• **Task material**

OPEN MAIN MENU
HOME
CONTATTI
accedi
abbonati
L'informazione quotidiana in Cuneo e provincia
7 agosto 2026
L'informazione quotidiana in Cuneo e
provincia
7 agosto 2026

• **Work task**
A complete, exact copy of the material above is the expected answer.

• **Task output**
OPEN MAIN MENU
HOME
CONTATTI
accedi
abbonati
L'informazione quotidiana in Cuneo e provincia
7 agosto 2026
L'informazione quotidiana in Cuneo e
provincia
7 agosto 2026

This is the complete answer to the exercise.